Thursday, February 11, 2010

PIRATES AND SWAMPLAND

I suspect that the town of Jean Lafitte is the only town in America named for a pirate. Many pirate movies use the type of landscape available in the 20,000 acre Louisiana Barataria Preserve we visited yesterday, just a small part of where Lafitte plied his trade. Lafitte was sort of the Robin Hood of the high seas, commanding and feeding over 1,000 men who escaped the tyranny of the British Government and took to piracy. Lafitte controlled the whole territory of Barataria, a swampland so vast and difficult, no one could dare to catch them. He saw himself as serving an economic need, in a new country, helping to feed and clothe a part of the population the government ignored. He was arrested and his ships taken by the American Authorities who hounded him and then pardoned him three times. He identified with the Americans. He tried to warn them they were about to be attacked by the British. He sided with Andrew Jackson in the Battle of New Orleans in 1815 and gained a pardon for his crimes. In his own sense of honor, he left Barataria and quit piracy in the Louisiana area. He didn't consider himself a pirate, but a privateer. He moved his operations to Galveston and founded a new empire there. He was a gentlemanly figure with impeccable manners and felt betrayed by a country that didn't understand his aim. He never attacked an American ship.

Book cover: Jean Lafitte
Book cover: Jean Lafitte "The Corsair"
by E.H. Suydam

Jim and I hiked about 4 miles through the swampland on lovely manicured plank walkways at a time of year without mosquitos, no leaves on the trees and not much of the storied wildlife this area is famous for. We saw birds and squirrels that darted away with lightening speed. Signs that read: Do not feed the alligators. Places where plant life was crushed as though some awakened critter languished on a spare piece of ground. Wintering cardinals were beautiful in this gray bearded environment of Spanish Moss. The day was crisp and cool, the air clean, and we'd like to come back in the spring or summer to see the same place with a different landscape. What we saw will be covered over and invisible at another time of year: amazing fungi, water reflections, bright red lichen, stark cypress ghosts against a blue, blue sky and changing environments of the fecund swampland asleep.

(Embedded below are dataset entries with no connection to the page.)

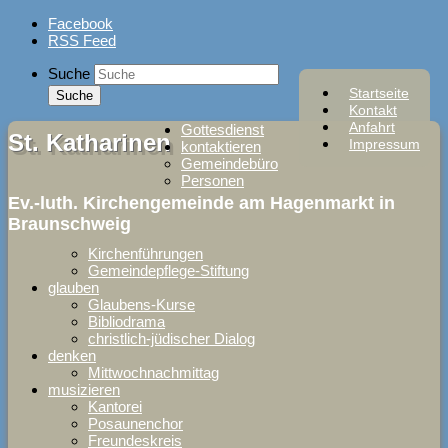
Skip
Facebook
to
RSS Feed
content
Suche
Startseite
Kontakt
Anfahrt
Gottesdienst
St. Katharinen
Impressum
kontaktieren
Gemeindebüro
Personen
Ev.-luth. Kirchengemeinde am Hagenmarkt in
Braunschweig
Kirchenführungen
Gemeindepflege-Stiftung
glauben
Glaubens-Kurse
Bibliodrama
christlich-jüdischer Dialog
denken
Mittwochnachmittag
musizieren
Kantorei
Posaunenchor
Freundeskreis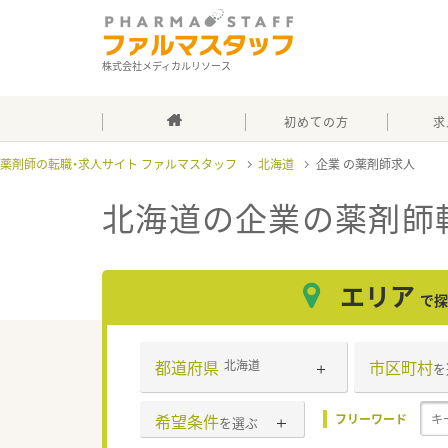
株式会社メディカルリソース
初めての方
求
薬剤師の転職・求人サイト ファルマスタッフ
北海道
企業
北海道の企業
の薬剤師
エリア
で探
都道府県
市区町村
北海道
を
希望条件
フリーワード
を選ぶ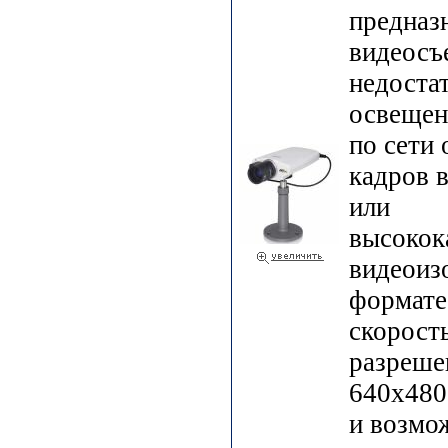
предназ
видеосъ
недоста
освещен
по сети
кадров 
или
высокок
видеоиз
формате
скорость
разреше
640х480
и возмо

This beautiful white heron stood and posed for us for several minutes
The bright red wintering cardinal showy in the gray of a winter swamp.
A few flowers and berries overwinter and feed busy squirrels.
Cypress knobs poke up their heads among the roots of young trees. Cypress is a soft wood almost logged to extinction because of its resistance to rot. Few huge slow growing cypress are left. Two in the whole preserve.
Interesting fungi, here are only two of many varieties we saw.
Splashy colored lichens, something unnoticeable in summer or spring.